--- Selected extract Enclosed Below ---

     Learn your way to an economy where every can produce what they need with only an hour or two a day. Educate yourself to the point where there is no human being lacks what they need to fully develop themselves. Engage in scholarly debate, the publication of meaningless research papers, and the dreary lectures of typically ignorant professors until no one is hungry, no one is dependent, and no one is enslaved.

     As you can see, expressed in these terms plainly and directly, the plan for the economy doesn't seem to be economic at all. It's a plan of education that is applied to society and culture, but with the expected hope of some alteration in the economic situation -- without directly touching the economy. In may ways, it resembles the Conservative plan of economy. While you plan to create jobs by making a longer school day, they plan to create jobs by giving more money to the rich, so that they invest more.

     There is very little direct handling in economic matters, in either party. No one is willing to threaten or challenge the reign of private property. Conservatives don't dare approach private property with any chains, leashes, or regulatory control. And if they do, it's only to put their own people in charge of the regulatory agencies, as has been repeated with the agencies overseeing sanitary food to those overseeing a safe and efficient railroad system.

     Liberals are no better, though. They, similarly, back off from the property question immediately. Economic policies in such a way that increases the general prosperity of the people? No, but when you can't make enough to feed your children, you'll still have to send them to school! That may not be a reality for the majority of Canadians, but it is a reality for the people of underdeveloped nations that have been exploited in forced labor -- such as the products imported from Mexico, China, Chile, Burma, or Haiti.
--- End of Enclosed Selected extract ---
▶ _What to work on_
[a] According to the passage on economic policy, how do Conservatives plan to create jobs?
[b] Write the next part of the passage on economic policy, picking up after its final sentence.
The records that follow are not needed for anything asked here.
--- Supplied material Enclosed Below ---
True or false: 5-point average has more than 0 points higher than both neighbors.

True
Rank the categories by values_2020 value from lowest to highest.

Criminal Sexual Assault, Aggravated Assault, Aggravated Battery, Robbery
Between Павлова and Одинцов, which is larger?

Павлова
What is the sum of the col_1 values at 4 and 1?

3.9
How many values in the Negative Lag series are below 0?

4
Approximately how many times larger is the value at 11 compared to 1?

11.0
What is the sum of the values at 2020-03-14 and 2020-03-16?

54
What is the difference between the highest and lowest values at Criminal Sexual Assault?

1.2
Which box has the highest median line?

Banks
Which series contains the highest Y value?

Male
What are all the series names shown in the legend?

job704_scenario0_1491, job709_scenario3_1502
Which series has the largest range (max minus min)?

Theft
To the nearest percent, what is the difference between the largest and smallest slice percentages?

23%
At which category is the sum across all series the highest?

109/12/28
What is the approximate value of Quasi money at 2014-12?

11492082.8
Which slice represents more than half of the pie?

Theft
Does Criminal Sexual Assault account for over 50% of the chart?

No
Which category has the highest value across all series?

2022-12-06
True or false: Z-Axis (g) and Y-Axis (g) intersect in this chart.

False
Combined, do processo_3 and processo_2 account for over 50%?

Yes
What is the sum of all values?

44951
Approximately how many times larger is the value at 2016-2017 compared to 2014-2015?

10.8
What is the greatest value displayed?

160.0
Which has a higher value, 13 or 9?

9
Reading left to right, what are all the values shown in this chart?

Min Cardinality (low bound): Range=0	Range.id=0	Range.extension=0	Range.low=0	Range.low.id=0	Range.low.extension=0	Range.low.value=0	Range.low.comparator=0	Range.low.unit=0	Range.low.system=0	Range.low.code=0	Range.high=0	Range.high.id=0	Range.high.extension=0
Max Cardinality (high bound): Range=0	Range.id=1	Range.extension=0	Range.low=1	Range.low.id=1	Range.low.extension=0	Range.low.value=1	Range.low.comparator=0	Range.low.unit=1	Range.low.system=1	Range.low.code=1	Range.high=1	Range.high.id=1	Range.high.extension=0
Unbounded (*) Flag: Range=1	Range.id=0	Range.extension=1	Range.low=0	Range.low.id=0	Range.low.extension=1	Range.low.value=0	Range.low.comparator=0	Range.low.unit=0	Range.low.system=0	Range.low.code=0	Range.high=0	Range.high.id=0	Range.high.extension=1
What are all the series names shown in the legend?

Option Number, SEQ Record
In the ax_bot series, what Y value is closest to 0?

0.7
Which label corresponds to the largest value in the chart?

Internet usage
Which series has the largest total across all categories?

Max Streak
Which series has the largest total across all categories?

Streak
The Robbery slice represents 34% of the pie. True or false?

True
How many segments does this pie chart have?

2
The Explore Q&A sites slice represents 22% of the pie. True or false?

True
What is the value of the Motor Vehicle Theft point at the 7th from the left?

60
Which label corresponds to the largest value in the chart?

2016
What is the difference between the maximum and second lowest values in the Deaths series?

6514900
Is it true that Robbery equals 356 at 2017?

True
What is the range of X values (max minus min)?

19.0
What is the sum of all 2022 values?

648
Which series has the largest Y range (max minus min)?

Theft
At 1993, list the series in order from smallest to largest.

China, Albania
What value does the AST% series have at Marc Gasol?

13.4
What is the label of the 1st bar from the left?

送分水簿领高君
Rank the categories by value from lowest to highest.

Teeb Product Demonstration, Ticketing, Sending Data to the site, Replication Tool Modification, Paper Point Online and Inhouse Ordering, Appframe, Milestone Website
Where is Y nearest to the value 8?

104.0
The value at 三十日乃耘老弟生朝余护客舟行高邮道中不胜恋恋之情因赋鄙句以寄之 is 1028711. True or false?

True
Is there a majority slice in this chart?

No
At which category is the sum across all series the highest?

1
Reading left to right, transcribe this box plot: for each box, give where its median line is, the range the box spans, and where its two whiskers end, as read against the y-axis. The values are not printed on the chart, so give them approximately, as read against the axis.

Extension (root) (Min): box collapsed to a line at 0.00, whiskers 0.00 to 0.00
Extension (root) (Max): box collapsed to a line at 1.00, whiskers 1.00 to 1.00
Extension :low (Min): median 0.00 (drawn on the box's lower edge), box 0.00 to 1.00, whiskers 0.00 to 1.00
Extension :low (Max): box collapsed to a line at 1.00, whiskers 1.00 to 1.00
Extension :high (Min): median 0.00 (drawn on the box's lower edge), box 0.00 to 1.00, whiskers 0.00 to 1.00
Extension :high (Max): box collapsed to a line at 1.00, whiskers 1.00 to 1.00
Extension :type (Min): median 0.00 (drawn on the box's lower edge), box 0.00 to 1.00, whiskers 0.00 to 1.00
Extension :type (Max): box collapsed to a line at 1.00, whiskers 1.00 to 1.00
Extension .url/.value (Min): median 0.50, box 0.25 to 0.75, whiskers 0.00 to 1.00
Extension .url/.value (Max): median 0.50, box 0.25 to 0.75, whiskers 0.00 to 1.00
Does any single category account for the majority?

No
--- End of Enclosed Supplied material ---
▶ _Answers provided_
[a] By giving more money to the rich so that they invest more.

[b]
     "Educate yourself out of hunger!" is as absurd as "Lower taxes on the rich until you have a job!" Those with a clear eye of history will have no problem seeing this: these slogans, and those parties who have rallied behind them in the past, have not been able to produce a society with full employment, the two-hour day, and a citizenry that has full control of their lives. Are you going to prohibit the import of products made from sweatshop labor and slavery? Are you going to enforce a ban against union-busting and discrimination in the workplace? Are you going to create a court system that enforces the law equally before the rich and the poor?

     To all of these, I am assured that you will either promise it to me, or refuse to answer. It is the same reply as the past few thousand years of these promises. Tell the people what they want to hear. Do you think that education is enough to make jobs? Why, then, is it that unemployment is at a record high, also at a point where technological innovation is unmatched compared to any other period in human history? This is not a "slight difficulty" to the theory of Liberalism. It is a massive contradiction, between the ideals you hold in your mind and the reality that pervades around you physically.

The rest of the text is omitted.